> Recorded data
+ + +

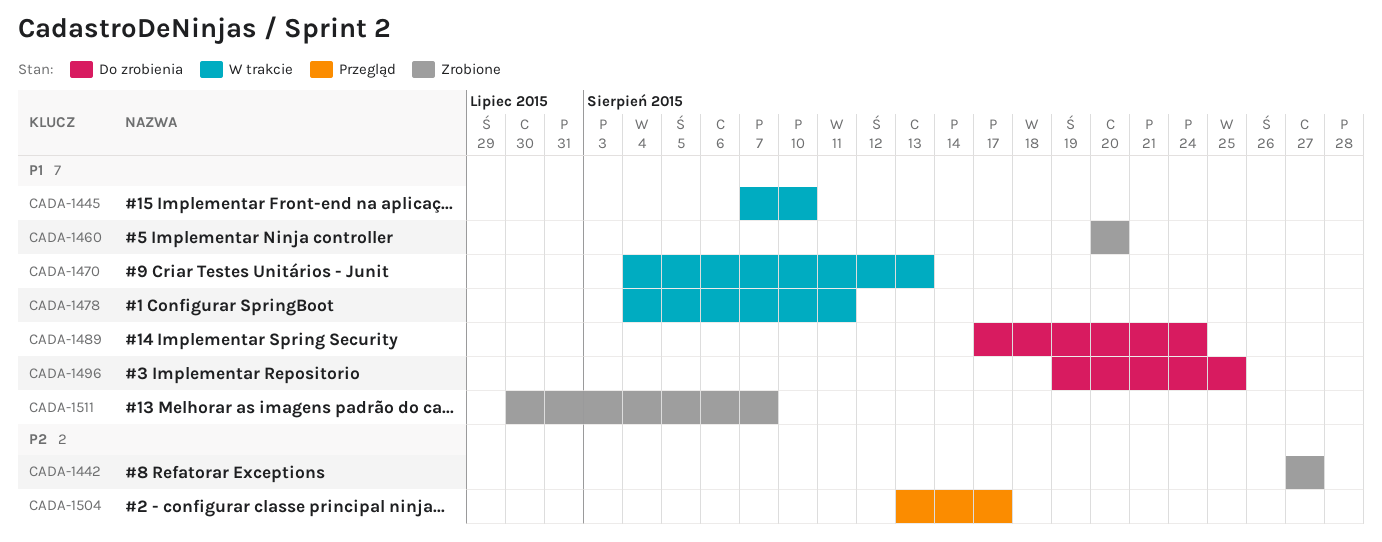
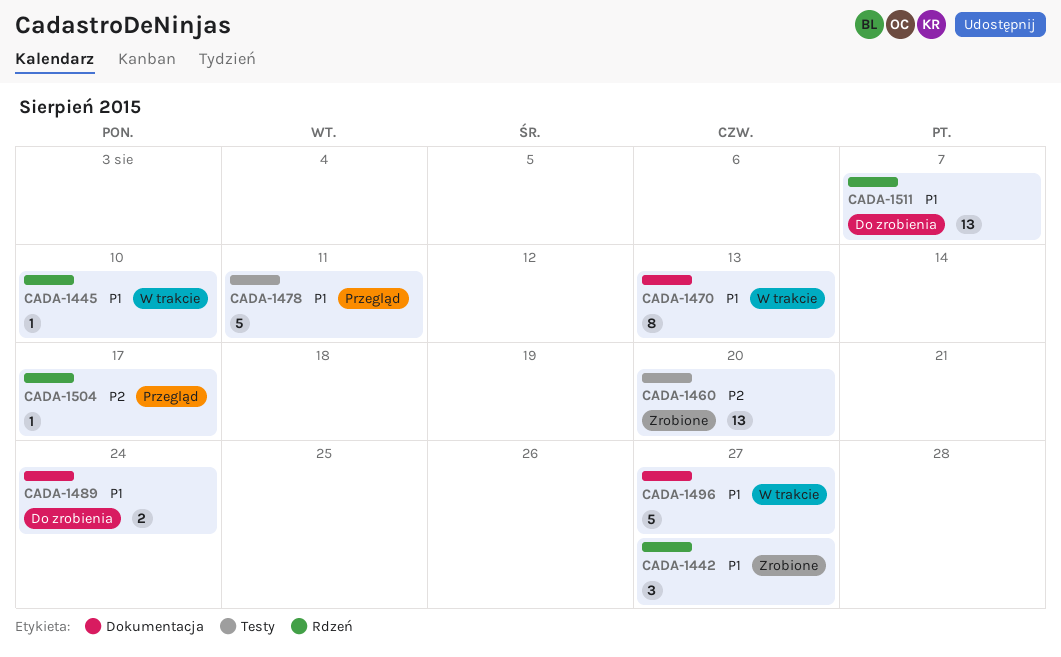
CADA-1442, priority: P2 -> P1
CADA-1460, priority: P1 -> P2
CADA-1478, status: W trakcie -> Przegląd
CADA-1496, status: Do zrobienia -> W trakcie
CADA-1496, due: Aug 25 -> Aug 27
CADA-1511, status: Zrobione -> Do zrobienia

+ + +

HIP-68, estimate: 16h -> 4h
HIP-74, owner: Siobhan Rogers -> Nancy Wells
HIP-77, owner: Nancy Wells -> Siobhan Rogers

+ + +

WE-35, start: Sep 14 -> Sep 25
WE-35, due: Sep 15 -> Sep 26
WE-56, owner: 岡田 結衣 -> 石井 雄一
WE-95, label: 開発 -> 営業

+ + +

> Exercise
Copy verbatim, from the listing above, each line from the one containing "WE-35, start: Sep 14 -> Sep 25" down to the one containing "WE-95, label: 開発 -> 営業", inclusive.

> Exercise answer
WE-35, start: Sep 14 -> Sep 25
WE-35, due: Sep 15 -> Sep 26
WE-56, owner: 岡田 結衣 -> 石井 雄一
WE-95, label: 開発 -> 営業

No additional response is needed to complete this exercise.